Or, in other words, how broad is broad match?
Any serious AdWords manager is watching the search terms attracted by her keywords religiously.
And any serious AdWords manager has already been frustrated by the fact that he cannot see, in one table, side by side, the search term, the match type of the keyword, and the keyword which was triggered by it.
Ok, it’s a known fact that you can go to your keywords tab, and select one keyword, and click on “See search terms”, so you can see only the search terms attracted by that particular keyword.
But would you do it a hundred times a day? Click, “See search terms”, click, “See search terms”, click, oh, no, I’ve already clicked that before, back to square one …
Disclaimer: the solution I’m going to provide only works for search terms which attracted at least one click.
It does not work for those who only generated impressions. But after all, no click means no (direct) cost, right? Also, this solution does not involve AdWords alone, you need to have a linked Analytics account, with auto-tagging enabled. But there is no reason you shouldn’t have one, right? AdWords does give you impressions, and clicks, and conversions, but other than that, no post-click, on-site behaviour is available to you if you only use AdWords. You have no idea which keywords and search terms brought you engaged visitors, and which brought you nothing but bounces. And there’s quite a gap between converting and non-converting keywords and search terms.
So here’s what you have to do:
- Google “Data Feed Query Explorer”, and find Google Analytics’ excellent interface for its Data Export API. Use Chrome (you’ll see why later on).
- If you’re not logged in, log in with your Google Account which has access to the Analytics account you’d like to look at.
- Select the account, and choose the following dimensions: ga:keyword,ga:adMatchType,ga:adMatchedQuery
- Choose ga:visits as metric
- As you don’t want data from all mediums in your result, create a custom segment in Google Analytics, which only includes AdWords visitors (source has to be Google, and medium has to be cpc). Use is as a segment.
- you don’t want keywords with “exact” as match type, as they obviously get search terms which are identical to them. So use the filter ga:adMatchType!=Exact match.
- sort by ga:keyword, and choose your start and end date
- get up to 9999 results
You’ll see a nicely formatted table. Right click the “ga:keyword” table cell, and choose “Inspect Element”.
Two-three lines above the selected element in the source code (td class=”google-visualization-table-th), you’ll see table class=”google-visualization-table-table”. That is the table containing all your data. Right click it and choose “Copy as HTML”.

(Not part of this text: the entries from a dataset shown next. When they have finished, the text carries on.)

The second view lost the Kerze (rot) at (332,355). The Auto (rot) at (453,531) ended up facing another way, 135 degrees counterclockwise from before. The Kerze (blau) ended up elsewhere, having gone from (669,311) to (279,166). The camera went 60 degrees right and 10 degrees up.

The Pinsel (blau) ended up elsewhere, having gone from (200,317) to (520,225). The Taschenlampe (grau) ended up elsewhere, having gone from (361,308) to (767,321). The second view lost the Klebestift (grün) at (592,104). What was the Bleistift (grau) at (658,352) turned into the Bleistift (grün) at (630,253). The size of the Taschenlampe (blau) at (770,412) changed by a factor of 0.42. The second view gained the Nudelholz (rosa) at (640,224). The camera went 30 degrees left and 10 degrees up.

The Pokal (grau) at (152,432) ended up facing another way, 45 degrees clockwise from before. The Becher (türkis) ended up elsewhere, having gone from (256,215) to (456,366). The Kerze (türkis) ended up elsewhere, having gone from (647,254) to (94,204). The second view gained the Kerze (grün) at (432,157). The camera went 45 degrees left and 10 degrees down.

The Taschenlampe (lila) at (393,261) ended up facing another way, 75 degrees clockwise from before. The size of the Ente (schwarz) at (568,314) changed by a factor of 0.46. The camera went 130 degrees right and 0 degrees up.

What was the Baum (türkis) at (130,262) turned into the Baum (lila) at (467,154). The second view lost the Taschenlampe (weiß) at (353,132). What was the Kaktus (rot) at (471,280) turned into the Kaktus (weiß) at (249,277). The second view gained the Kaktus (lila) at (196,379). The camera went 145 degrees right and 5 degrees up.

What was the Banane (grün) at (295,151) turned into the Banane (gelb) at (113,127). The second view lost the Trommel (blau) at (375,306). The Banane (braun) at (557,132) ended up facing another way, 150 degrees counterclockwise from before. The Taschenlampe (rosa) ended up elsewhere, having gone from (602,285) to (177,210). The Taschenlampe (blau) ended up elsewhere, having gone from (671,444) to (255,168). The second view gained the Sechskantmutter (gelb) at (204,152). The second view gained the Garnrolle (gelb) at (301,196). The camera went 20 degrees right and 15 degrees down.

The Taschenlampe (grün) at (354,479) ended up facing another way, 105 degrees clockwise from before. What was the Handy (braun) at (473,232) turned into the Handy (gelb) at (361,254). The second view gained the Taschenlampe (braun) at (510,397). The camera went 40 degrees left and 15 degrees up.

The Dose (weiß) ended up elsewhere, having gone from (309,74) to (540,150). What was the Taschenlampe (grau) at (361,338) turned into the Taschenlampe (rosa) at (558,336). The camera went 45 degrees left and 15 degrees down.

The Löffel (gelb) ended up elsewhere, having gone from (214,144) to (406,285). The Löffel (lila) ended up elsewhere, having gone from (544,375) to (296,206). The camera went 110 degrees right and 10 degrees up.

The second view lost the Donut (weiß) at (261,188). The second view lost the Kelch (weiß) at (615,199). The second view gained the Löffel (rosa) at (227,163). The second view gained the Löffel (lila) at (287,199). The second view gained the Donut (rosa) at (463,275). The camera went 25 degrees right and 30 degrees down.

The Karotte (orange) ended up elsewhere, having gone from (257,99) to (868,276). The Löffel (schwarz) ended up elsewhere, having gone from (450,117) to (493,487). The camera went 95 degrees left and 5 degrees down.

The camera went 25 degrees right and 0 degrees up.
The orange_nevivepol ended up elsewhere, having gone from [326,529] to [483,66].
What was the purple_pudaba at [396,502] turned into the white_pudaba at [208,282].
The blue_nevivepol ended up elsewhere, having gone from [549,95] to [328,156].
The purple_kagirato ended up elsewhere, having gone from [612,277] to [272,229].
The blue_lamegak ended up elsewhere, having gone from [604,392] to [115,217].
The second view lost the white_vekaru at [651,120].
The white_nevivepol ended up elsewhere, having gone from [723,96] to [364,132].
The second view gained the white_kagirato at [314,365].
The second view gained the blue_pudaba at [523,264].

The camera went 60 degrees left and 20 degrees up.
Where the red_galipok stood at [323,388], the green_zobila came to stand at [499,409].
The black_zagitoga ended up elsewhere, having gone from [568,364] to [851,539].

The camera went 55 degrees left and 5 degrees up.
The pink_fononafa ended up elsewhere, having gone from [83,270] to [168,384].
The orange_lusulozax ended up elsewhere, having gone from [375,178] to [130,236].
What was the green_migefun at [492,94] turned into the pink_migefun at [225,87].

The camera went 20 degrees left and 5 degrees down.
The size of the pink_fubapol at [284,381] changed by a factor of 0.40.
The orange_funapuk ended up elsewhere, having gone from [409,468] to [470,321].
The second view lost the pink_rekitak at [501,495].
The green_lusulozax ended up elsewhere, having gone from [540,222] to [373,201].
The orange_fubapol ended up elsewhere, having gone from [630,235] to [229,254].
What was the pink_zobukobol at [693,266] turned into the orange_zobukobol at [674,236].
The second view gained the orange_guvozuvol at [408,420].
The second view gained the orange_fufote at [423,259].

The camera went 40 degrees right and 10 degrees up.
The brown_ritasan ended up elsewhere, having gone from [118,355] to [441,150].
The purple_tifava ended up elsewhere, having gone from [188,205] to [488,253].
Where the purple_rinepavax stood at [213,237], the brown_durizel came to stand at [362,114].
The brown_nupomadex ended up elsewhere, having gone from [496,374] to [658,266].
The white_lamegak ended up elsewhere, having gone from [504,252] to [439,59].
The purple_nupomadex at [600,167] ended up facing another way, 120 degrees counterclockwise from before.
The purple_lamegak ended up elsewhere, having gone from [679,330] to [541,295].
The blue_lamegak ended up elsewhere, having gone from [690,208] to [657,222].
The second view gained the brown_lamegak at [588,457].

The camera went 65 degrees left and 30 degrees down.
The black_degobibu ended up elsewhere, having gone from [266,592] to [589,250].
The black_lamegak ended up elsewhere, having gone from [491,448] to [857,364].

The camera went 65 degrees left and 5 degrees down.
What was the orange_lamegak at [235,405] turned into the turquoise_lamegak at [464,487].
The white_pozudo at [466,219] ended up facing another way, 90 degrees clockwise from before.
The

Open an Excel blank file, and paste all that HTML into it. You’ll get a nice table holding all the information you need.
That’s it. You now have keywords, match types, and search terms next to each other, and you can see what search terms were attracted by your keywords. And you can now see, how broad broad match really is.
Alternate ways of getting the same data in a table are to create your own scripts which access the Google Analytics Data Export API, or a great free Excel plugin, called Excellent Analytics. Maybe I should have started with this, but unfortunately, while it worked nicely with an older version of Excel, I could not get it to work with the 2010 version, so I preferred to show you something which works with nothing but a browser and Excel.